Update: Donnerstag, 5. Dezember 2019, 20.30 Uhr
Von Timo Teufert
Heidelberg. Stadtverwaltung und Gemeinderat wollen die Gebühren an Parkscheinautomaten erhöhen: Ab kommendem Jahr auf 2,10 Euro pro Stunde, ab 2022 sollen sie sich im Vergleich zu heute verdoppeln und dann bei drei Euro pro Stunde liegen. Grund für die Erhöhung: Man möchte, dass Autofahrer auf Bus und Bahn umsteigen oder mit dem Fahrrad in die Stadt fahren. Beim Citymarketingverein Pro Heidelberg ist man wenig angetan von der Idee und findet den Zeitpunkt der Behandlung in den städtischen Gremien direkt im Weihnachtsgeschäft – heute wird das Thema ab 17.30 Uhr im Haupt- und Finanzausschuss im Rathaus, Marktplatz 10, beraten – für den angeschlagenen stationären Handel mehr als unglücklich.
"Sich nur auf die Autofahrer einzuschießen und keine Alternativen anzubieten, ist der falsche Weg", kritisiert André Wetzel, Filialleiter bei Expert Esch in Heidelberg und Beisitzer im Pro Heidelberg-Vorstand, den Vorschlag der Verwaltung. Das Angebot im öffentlichen Nahverkehr sei dafür nicht attraktiv genug. "Ich habe keine Fantasie, wie Busse und Bahnen mit den jetzigen Kapazitäten noch mehr Menschen transportieren könnten", so Wetzel. Schon heute bekomme er von Kunden und Mitarbeitern die Rückmeldung, dass Busse und Bahnen überfüllt seien und deshalb an Haltestellen einfach durchfahren würden.

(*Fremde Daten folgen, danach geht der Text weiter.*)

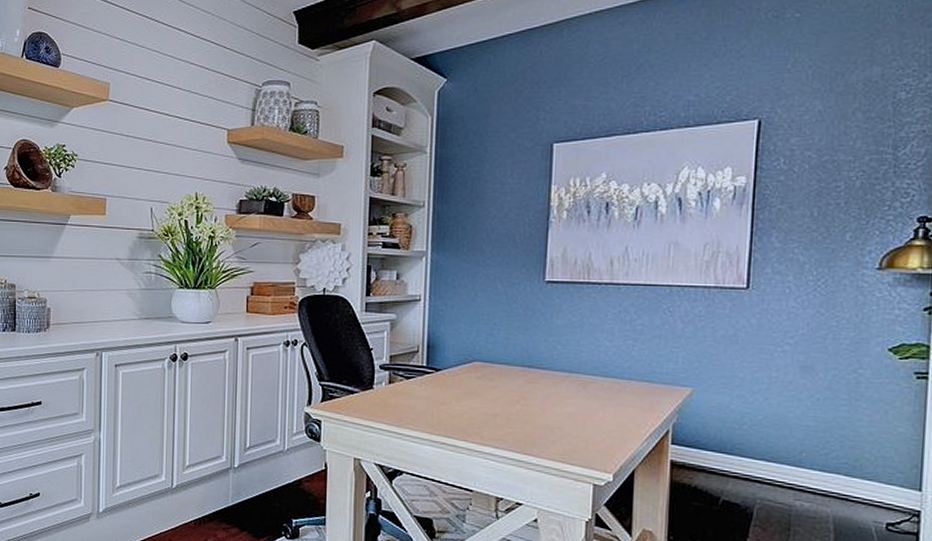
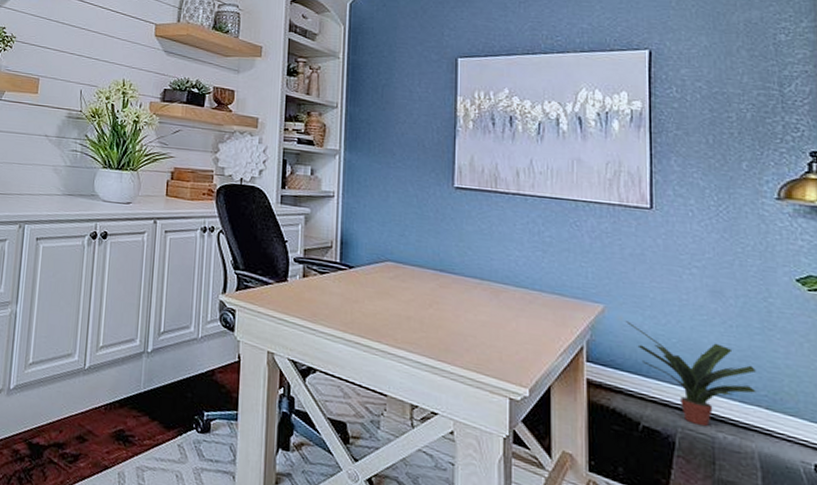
potted plant: none [714,402,838,497] -> present [626,321,756,427]

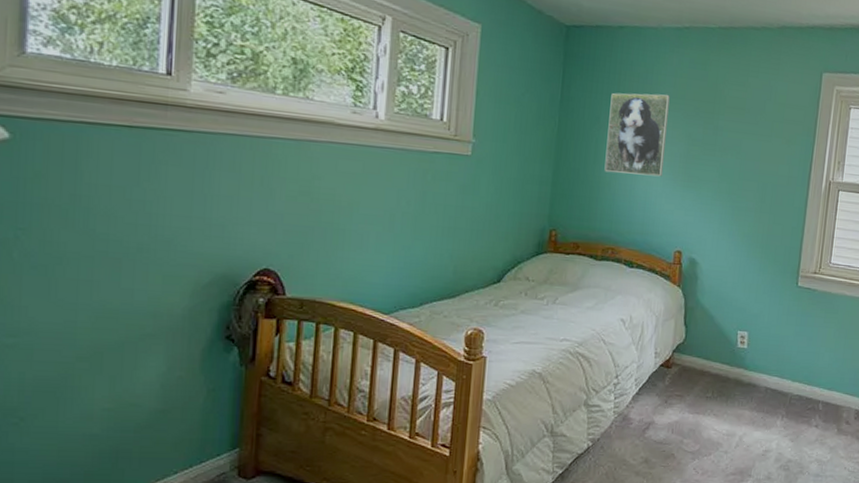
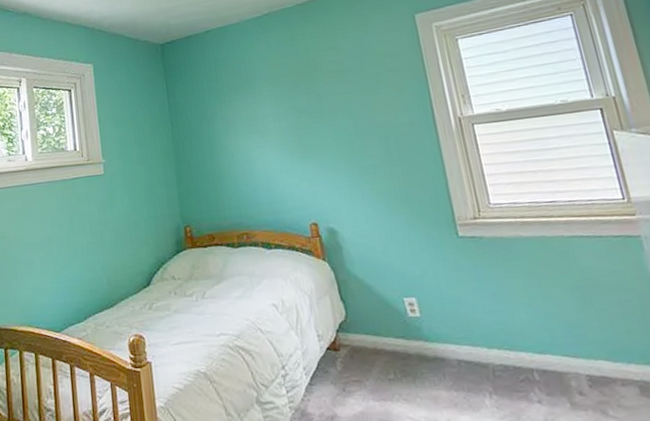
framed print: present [604,93,670,177] -> none [212,77,278,162]

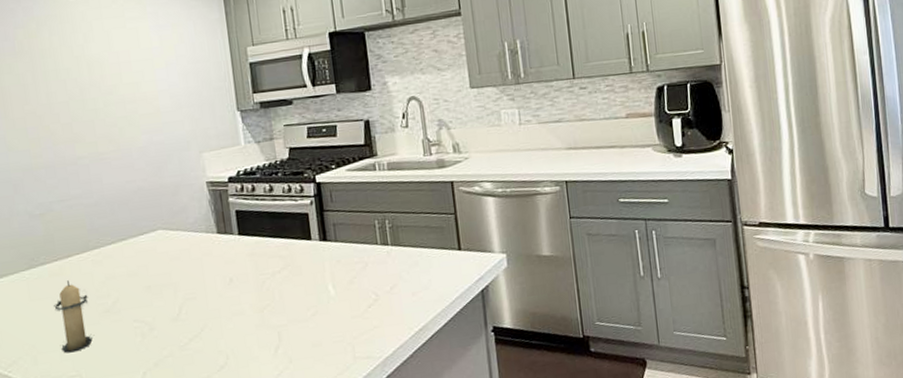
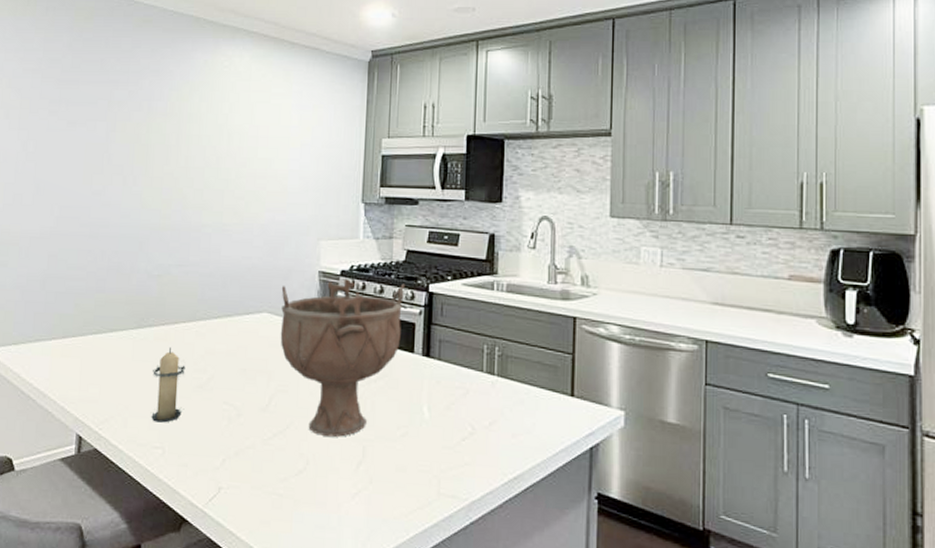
decorative bowl: none [171,179,297,331] -> present [280,279,406,437]

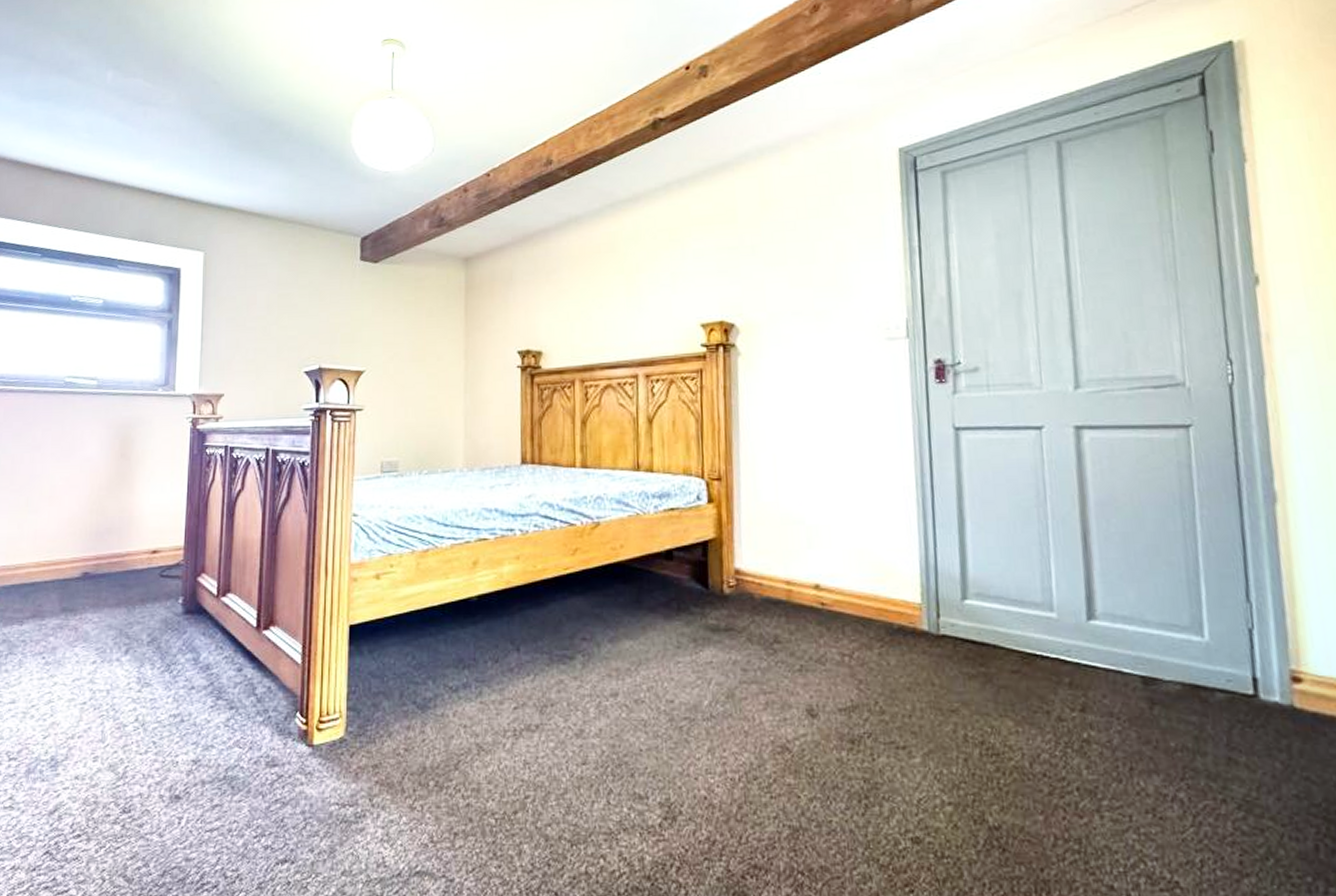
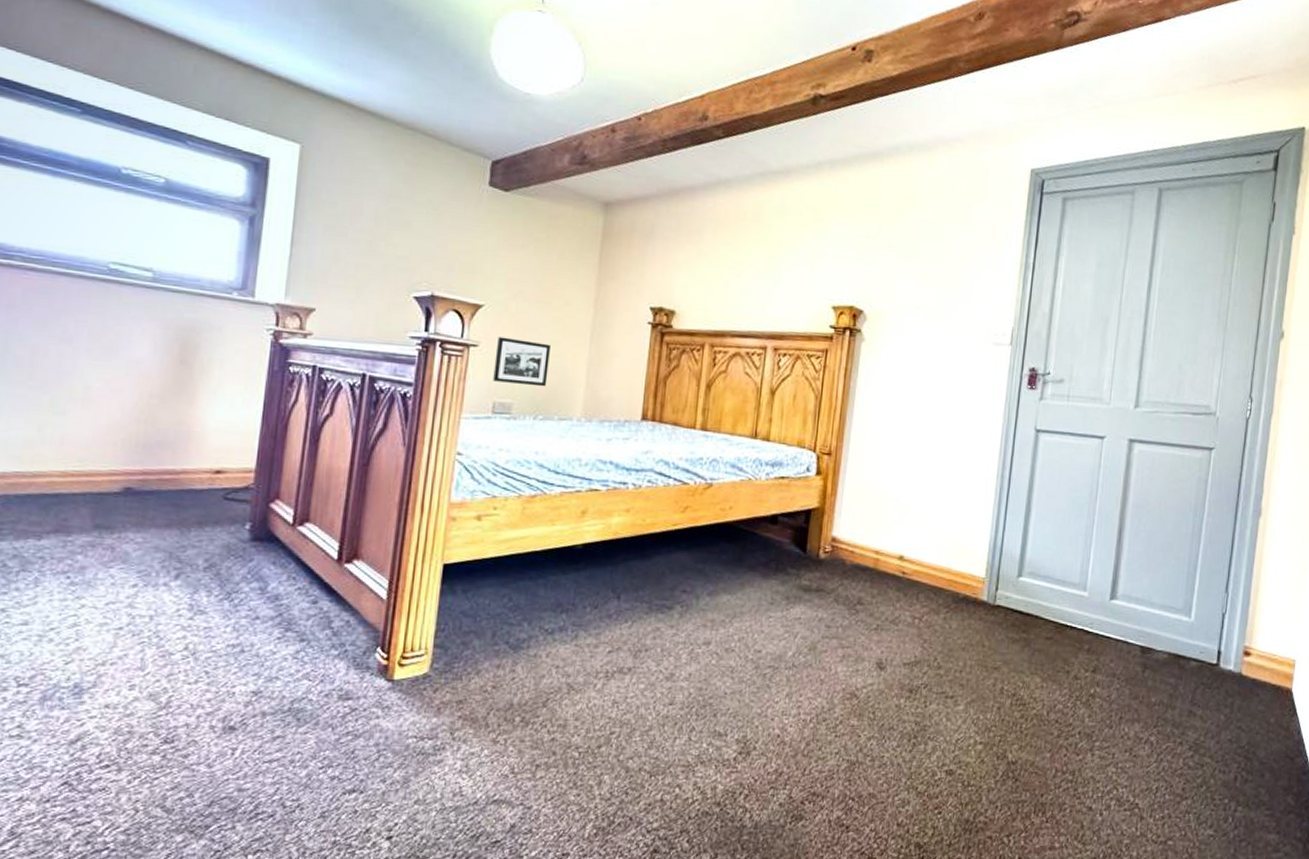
picture frame: none [379,398,428,442] -> present [493,336,550,387]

"Die Themen Umwelt, Klima und Nachhaltigkeit sind auch wichtige Themen für den Handel", versichert Nikolina Visevic, Geschäftsstellenleiterin von Pro Heidelberg. Allerdings kämen laut Studien 60 Prozent der Kunden in der Innenstadt aus dem Umland in das Oberzentrum Heidelberg. Und von außerhalb sei es teilweise schwierig, mit dem Nahverkehr anzureisen. "Ich glaube zudem nicht, dass jemand mutwillig mit dem Auto in die Stadt fährt. Es besteht oft genug einfach die Notwendigkeit dafür", so Wetzel.
Schließlich hätten die Händler nicht nur mit den Parkgebühren, sondern auch mit Frequenzrückgängen und dem verstärkten Online-Handel zu kämpfen. "Wir würden uns deshalb wünschen, dass Stadt und Kommunalpolitik den Handel mehr in den Blick nehmen würden", sagt Visevic. Denn von den Heidelbergern allein könnten die Heidelberger Händler nicht leben, unterstreicht Wetzel.
Er betont außerdem, dass es sich bei den Parkplätzen, für die die höheren Gebühren dann fällig werden, vor allem um solche in den Randgebieten, nicht aber in der Innenstadt handle. Denn in der Altstadt gibt es vor allem Parkhäuser, in denen die Kunden parken müssen. "Und in den Randbezirken, die die Erhöhung trifft, haben es die Händler schon schwer genug", findet Wetzel. Gerade in den Stadtteilzentren gebe es viele inhabergeführte Einzelhandelsgeschäfte, für die sich die vielen kleinen Probleme im schlimmsten Fall zu einer Existenzfrage verschärfen würden.
"Wenn die Stadt jetzt das Signal der Gebührenerhöhung aussendet, sind die Kunden schneller im Rhein-Neckar-Zentrum in Viernheim, wo man kostenlos parken kann, als den Händlern lieb ist. Oder sie kaufen gleich online", ärgert sich Wetzel.